▸ **Görev tanımı 1**
Türkiye'deki kadınlara dair araştırma sonuçlarını aktaran metni baştan sona, hiçbir değişiklik yapmadan kopyalayın.

▸ **Metin bölümü**
────────────────────────────────────────

Zaman zaman, yapılan istatistikî araştırmaların neticeleri kamuoyuyla paylaşılır. Neticeleri kamuoyuyla paylaşılan araştırmalardan biri de “Türkiye’de Kadın” konulu araştırma. Kadınların demografisi, hayat tarzları ve beklentilerini ortaya koymayı amaçlayan araştırmaya göre, kadınlar ‘kadın cumhurbaşkanı’ istiyormuş. Kadınların, hemcinslerinden birisini cumhurbaşkanı olarak görmek istemeleri tabiîdir, ancak bu talebin gerçekleşmesi pek de kolay görünmüyor.
A&G Araştırma Şirketi tarafından son 3-4 aylık dönemde Türkiye genelinde yapılan araştırmalar, 8 Mart Dünya Kadınlar Günü sebebiyle Milliyet için derlenmiş. Türkiye’nin 7 bölgesinde yürütülen araştırmaya göre, 18 yaş ve üzeri her 100 kadından yüzde 15’i okuryazar değil, sadece yüzde 6’sı üniversite mezunu. Büyükşehirlerde yaşayan her 100 kadından 9’u okuryazar değil. Bu sayı şehirlerde 16’ya, köylerde ise 21’e çıkıyor. (Milliyet, 8 Mart 2007)

────────────────────────────────────────

[Toplanan veriler]
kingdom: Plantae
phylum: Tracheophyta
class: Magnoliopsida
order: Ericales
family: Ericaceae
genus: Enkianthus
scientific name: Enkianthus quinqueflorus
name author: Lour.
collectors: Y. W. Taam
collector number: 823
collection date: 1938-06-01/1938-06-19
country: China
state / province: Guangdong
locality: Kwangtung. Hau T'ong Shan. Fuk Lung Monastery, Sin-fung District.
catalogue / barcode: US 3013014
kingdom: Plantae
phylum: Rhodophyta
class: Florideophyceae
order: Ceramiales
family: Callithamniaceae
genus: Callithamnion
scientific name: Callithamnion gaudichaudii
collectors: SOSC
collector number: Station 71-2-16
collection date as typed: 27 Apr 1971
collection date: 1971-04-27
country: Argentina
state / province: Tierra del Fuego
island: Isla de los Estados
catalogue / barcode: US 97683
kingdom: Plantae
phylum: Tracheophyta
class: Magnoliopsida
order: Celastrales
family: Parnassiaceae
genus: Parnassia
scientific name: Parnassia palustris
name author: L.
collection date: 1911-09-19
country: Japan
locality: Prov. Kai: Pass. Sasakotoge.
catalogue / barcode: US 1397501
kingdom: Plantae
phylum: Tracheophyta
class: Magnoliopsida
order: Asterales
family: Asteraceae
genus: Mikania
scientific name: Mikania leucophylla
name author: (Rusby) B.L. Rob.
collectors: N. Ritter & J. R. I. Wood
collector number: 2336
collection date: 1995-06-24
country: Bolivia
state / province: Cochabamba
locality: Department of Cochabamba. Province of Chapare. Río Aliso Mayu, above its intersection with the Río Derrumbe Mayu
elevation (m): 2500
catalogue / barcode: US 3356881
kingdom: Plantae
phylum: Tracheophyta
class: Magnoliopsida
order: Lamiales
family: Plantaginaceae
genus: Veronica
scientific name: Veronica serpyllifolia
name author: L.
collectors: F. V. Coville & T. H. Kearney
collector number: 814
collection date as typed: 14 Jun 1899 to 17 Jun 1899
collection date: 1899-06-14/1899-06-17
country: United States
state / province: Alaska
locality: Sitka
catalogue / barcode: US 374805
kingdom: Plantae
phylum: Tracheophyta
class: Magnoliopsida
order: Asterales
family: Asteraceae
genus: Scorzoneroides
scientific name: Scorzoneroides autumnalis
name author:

────────────────────────────────────────

▸ **Görev tanımı 2**
Listede "order: Lamiales" ifadesini içeren satırdan listenin sonuna kadar uzanan kısmı, iki ucu da dahil olmak üzere, harfi harfine yazın.

▸ **Beklenen cevap 1**
Zaman zaman, yapılan istatistikî araştırmaların neticeleri kamuoyuyla paylaşılır. Neticeleri kamuoyuyla paylaşılan araştırmalardan biri de “Türkiye’de Kadın” konulu araştırma. Kadınların demografisi, hayat tarzları ve beklentilerini ortaya koymayı amaçlayan araştırmaya göre, kadınlar ‘kadın cumhurbaşkanı’ istiyormuş. Kadınların, hemcinslerinden birisini cumhurbaşkanı olarak görmek istemeleri tabiîdir, ancak bu talebin gerçekleşmesi pek de kolay görünmüyor.
A&G Araştırma Şirketi tarafından son 3-4 aylık dönemde Türkiye genelinde yapılan araştırmalar, 8 Mart Dünya Kadınlar Günü sebebiyle Milliyet için derlenmiş. Türkiye’nin 7 bölgesinde yürütülen araştırmaya göre, 18 yaş ve üzeri her 100 kadından yüzde 15’i okuryazar değil, sadece yüzde 6’sı üniversite mezunu. Büyükşehirlerde yaşayan her 100 kadından 9’u okuryazar değil. Bu sayı şehirlerde 16’ya, köylerde ise 21’e çıkıyor. (Milliyet, 8 Mart 2007)

▸ **Beklenen cevap 2**
order: Lamiales
family: Plantaginaceae
genus: Veronica
scientific name: Veronica serpyllifolia
name author: L.
collectors: F. V. Coville & T. H. Kearney
collector number: 814
collection date as typed: 14 Jun 1899 to 17 Jun 1899
collection date: 1899-06-14/1899-06-17
country: United States
state / province: Alaska
locality: Sitka
catalogue / barcode: US 374805
kingdom: Plantae
phylum: Tracheophyta
class: Magnoliopsida
order: Asterales
family: Asteraceae
genus: Scorzoneroides
scientific name: Scorzoneroides autumnalis
name author:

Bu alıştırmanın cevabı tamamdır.